Woodworker Elvis Halilović has been making lensless pinhole cameras for over seven years through his brand ONDU, who recently unveiled a series of pinhole cameras made from wood and held together in part by strong magnets.
A pinhole camera uses a pin-sized hole to produce an image with no lenses involved. The images produced create effects that other lens-based camera cannot achieve because of the camera's high aperture, which is the hole or an opening through which light travels.
Halilović makes all the wooden parts of the cameras, but some parts, like the actual pinhole, require precise CNC machining. The wood from which the cameras are made must be carpentry-quality, with no defects and a suitable moisture content to minimize the movement of the wood. For these reasons, and in order for the camera to be financially feasible, Halilović must order the parts in bulk. To aid in the production of these unique cameras, Halilović and ONDU have started a campaign on the website Kickstarter, which provides tools to raise funds for creative projects via crowd funding.

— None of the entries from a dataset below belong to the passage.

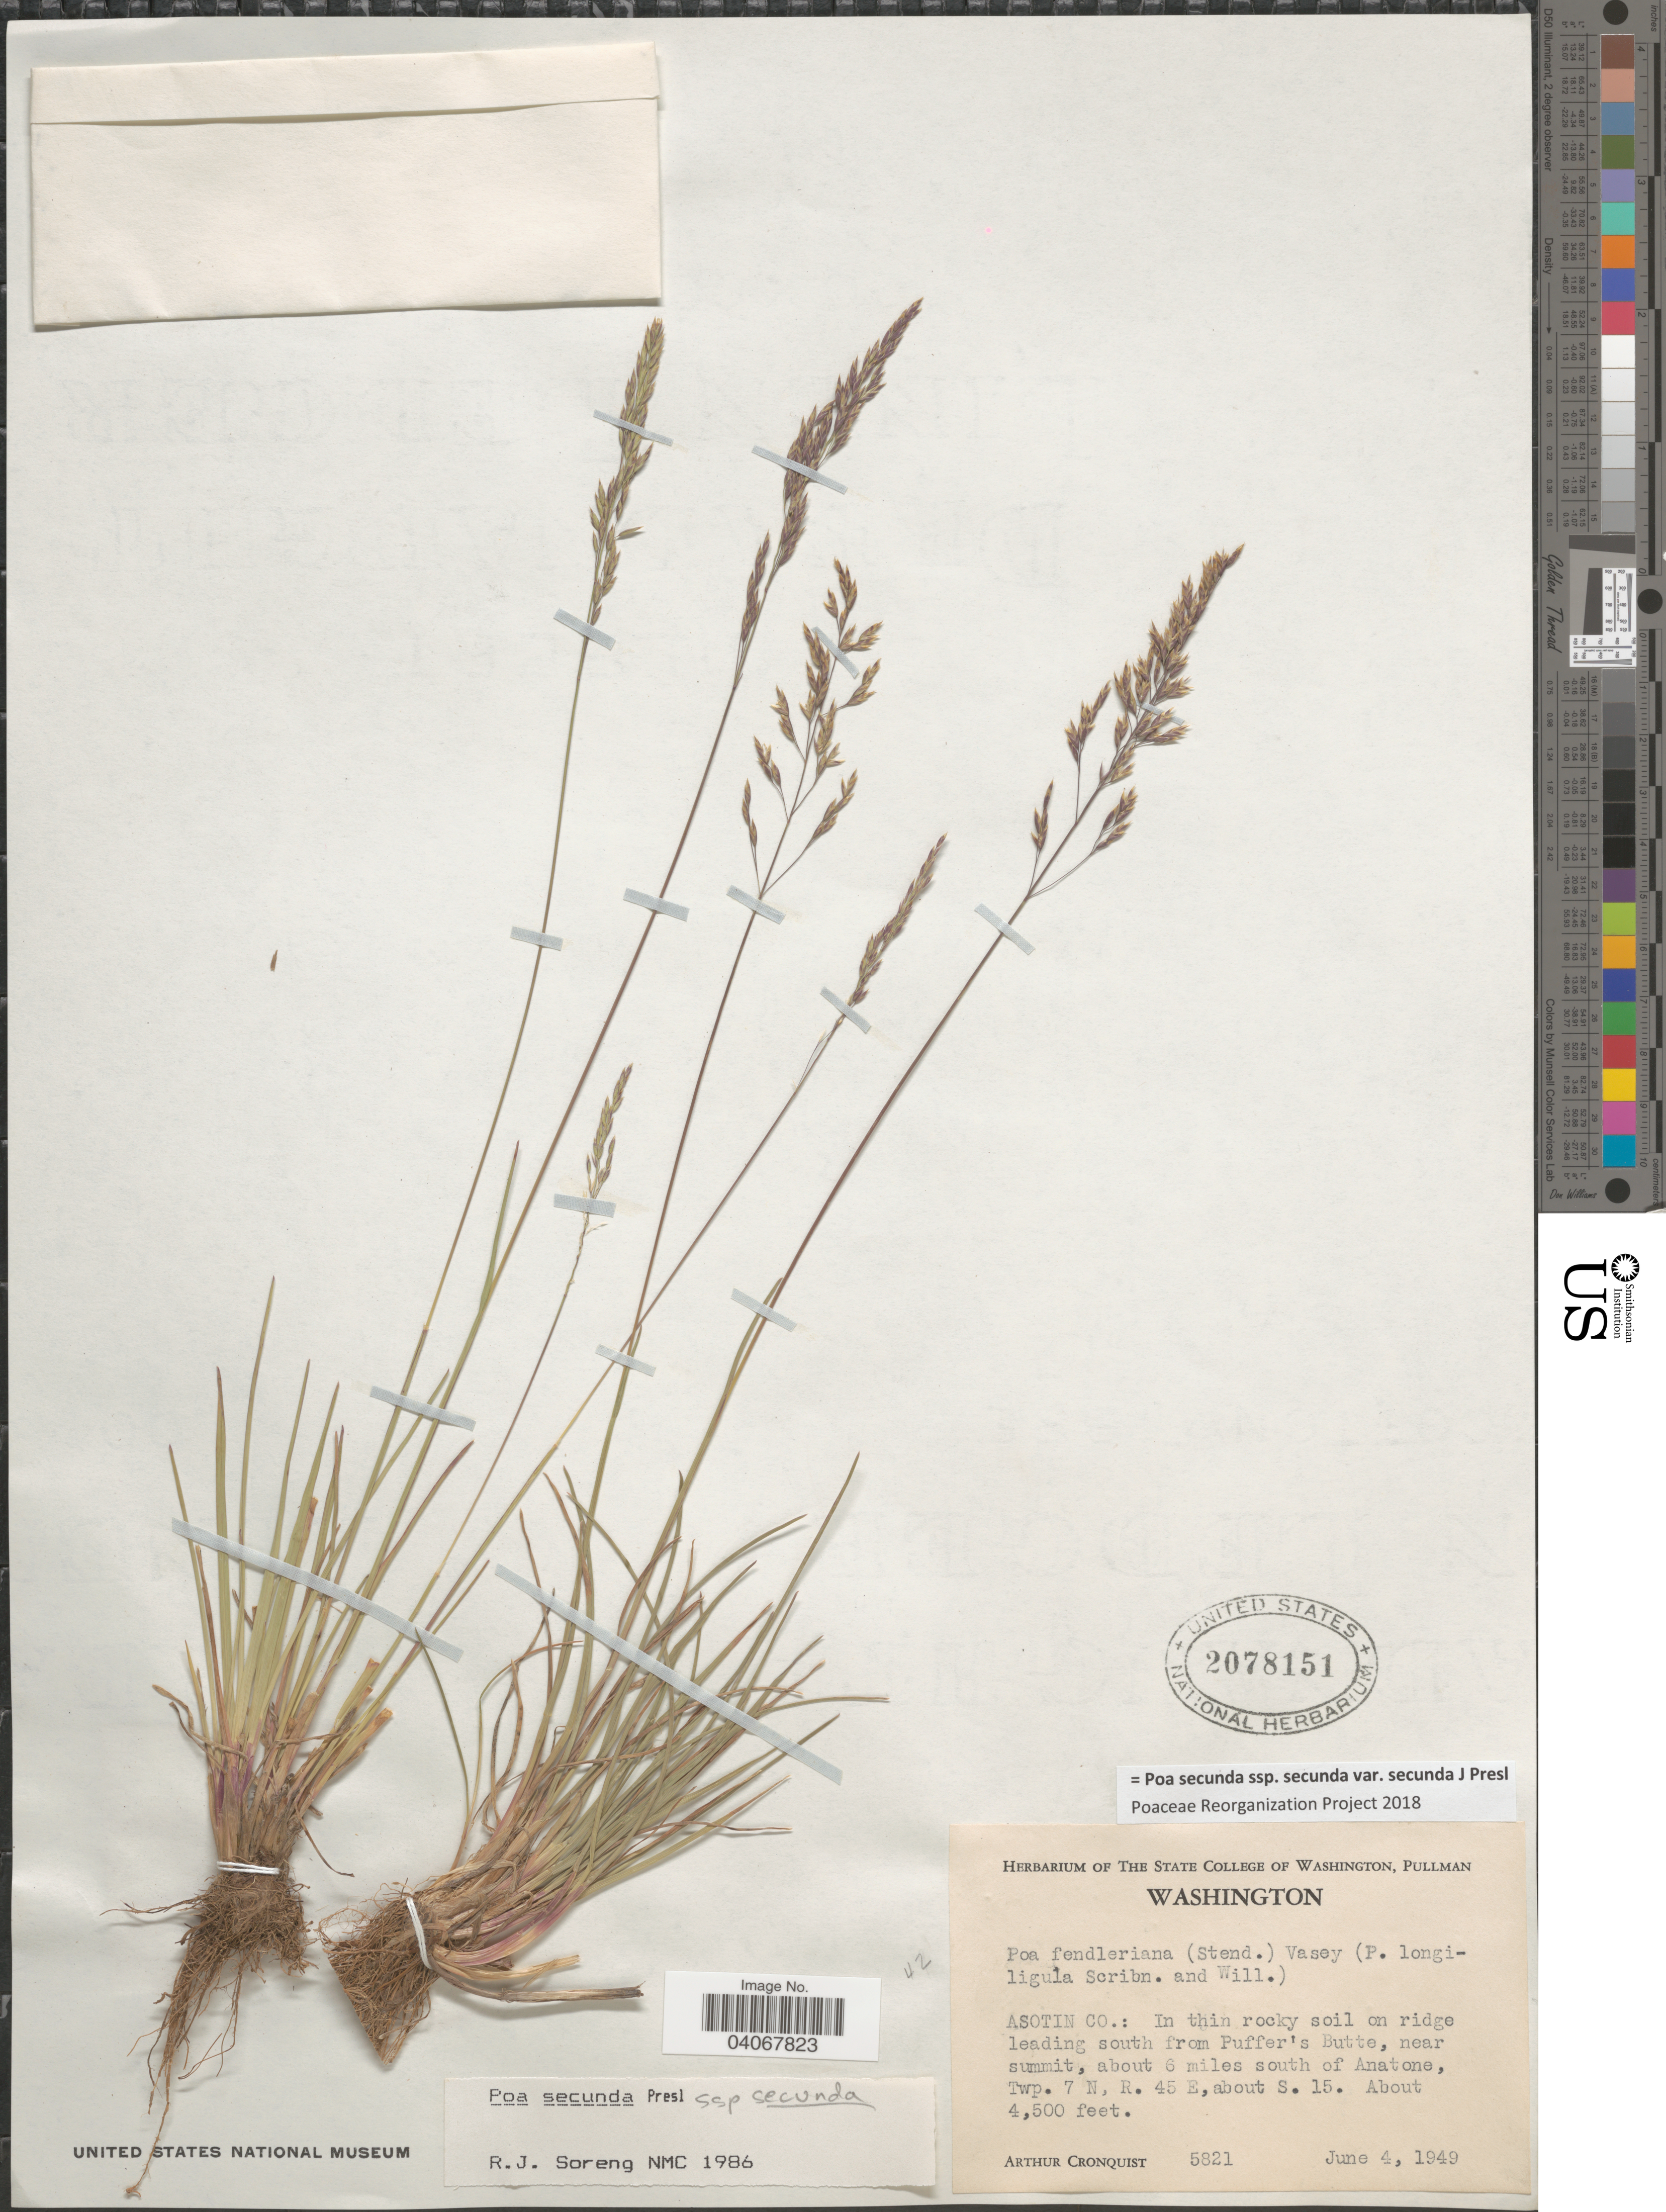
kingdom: Plantae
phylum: Tracheophyta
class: Liliopsida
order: Poales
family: Poaceae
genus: Poa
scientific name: Poa secunda subsp. secunda var. secunda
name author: J. Presl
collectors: A. J. Cronquist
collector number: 5821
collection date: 1949-06-04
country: United States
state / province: Washington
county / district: Asotin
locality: Asotin Co.: In thin rocky soil on ridge leading south from Puffer's Butte, near summit, about 6 miles south of Anatone, Twp. 7 N, R. 45 E, about S. 15.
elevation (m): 1372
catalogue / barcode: US 2078151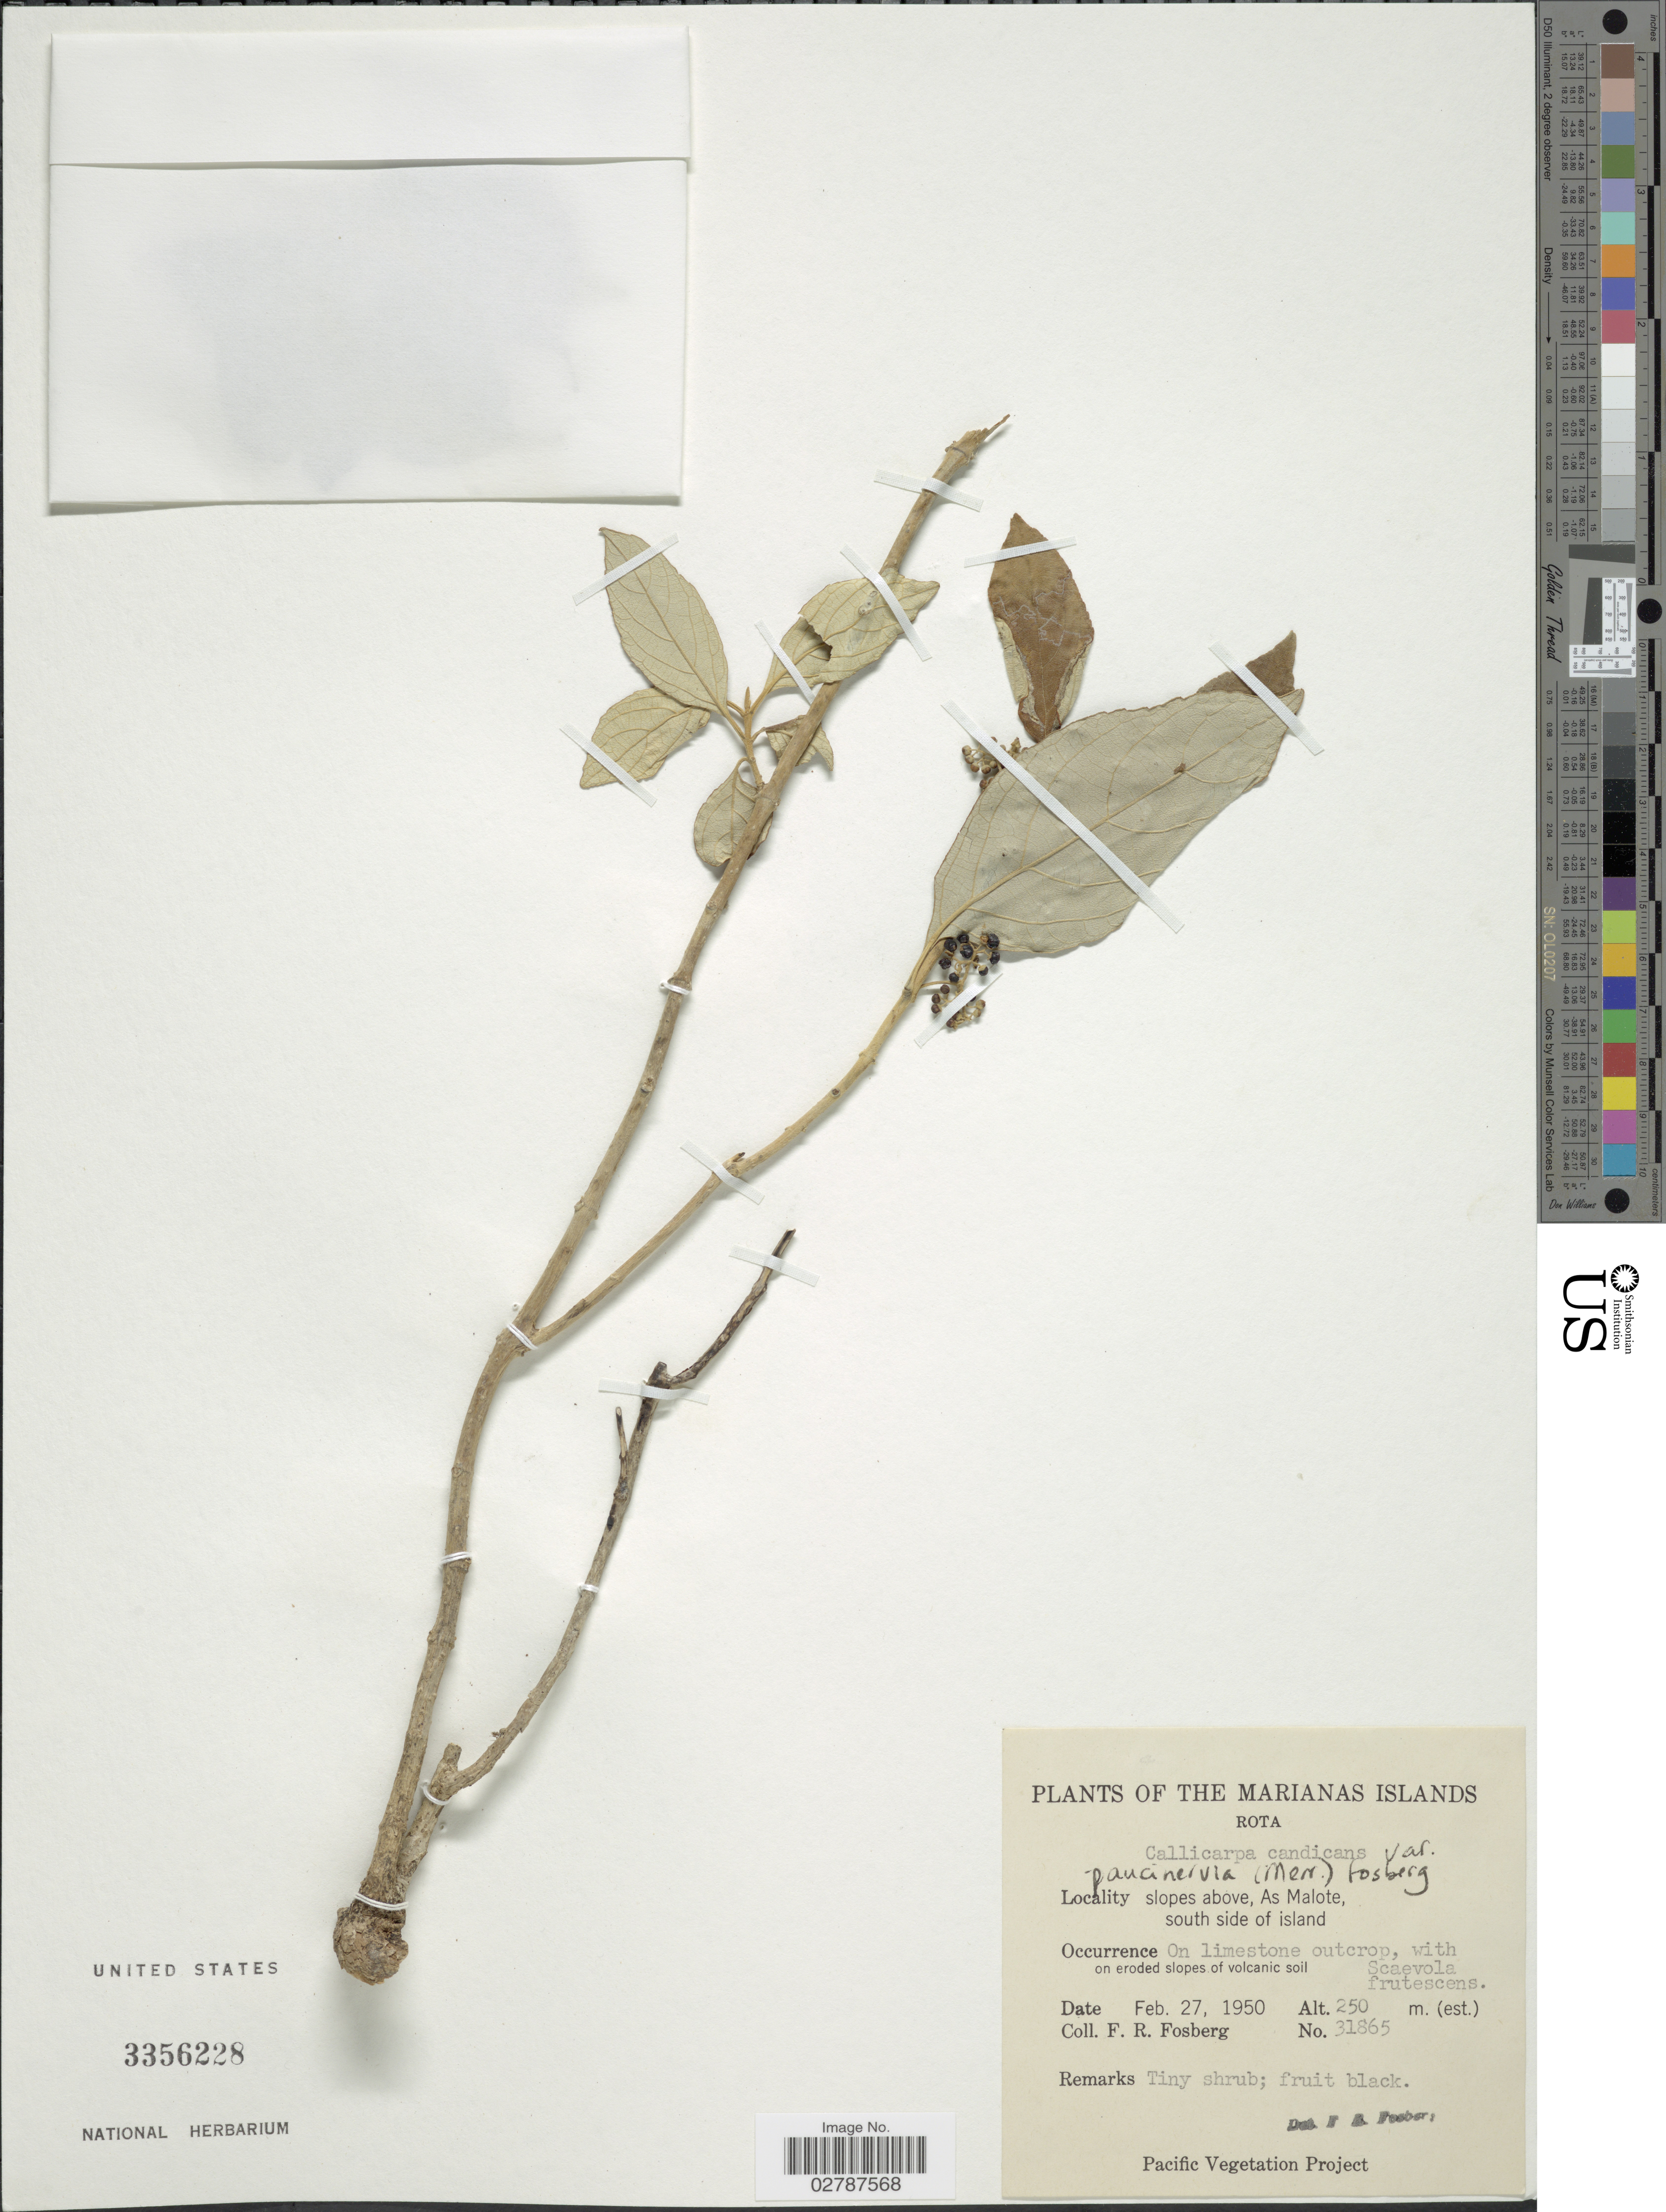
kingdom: Plantae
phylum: Tracheophyta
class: Magnoliopsida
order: Lamiales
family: Lamiaceae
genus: Callicarpa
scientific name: Callicarpa candicans var. paucinervia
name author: (Merr.) Fosberg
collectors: F. R. Fosberg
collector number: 31865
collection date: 1950-02-27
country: Northern Mariana Islands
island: Rota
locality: Rota. Slopes above, As Malote, south side of island.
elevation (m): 250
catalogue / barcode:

The lensless film cameras are completely manual, relying on direct exposure of light to film. The cameras come in six different dimensions and film sizes, from the Leica 135 format to a 4″ x 5″ film holder camera.
Halilović says that over time he has constructed and used about 40 pinhole cameras extensively. The largest images produced measured up to 3 x 4 meters while the smallest could fit inside a person's mouth.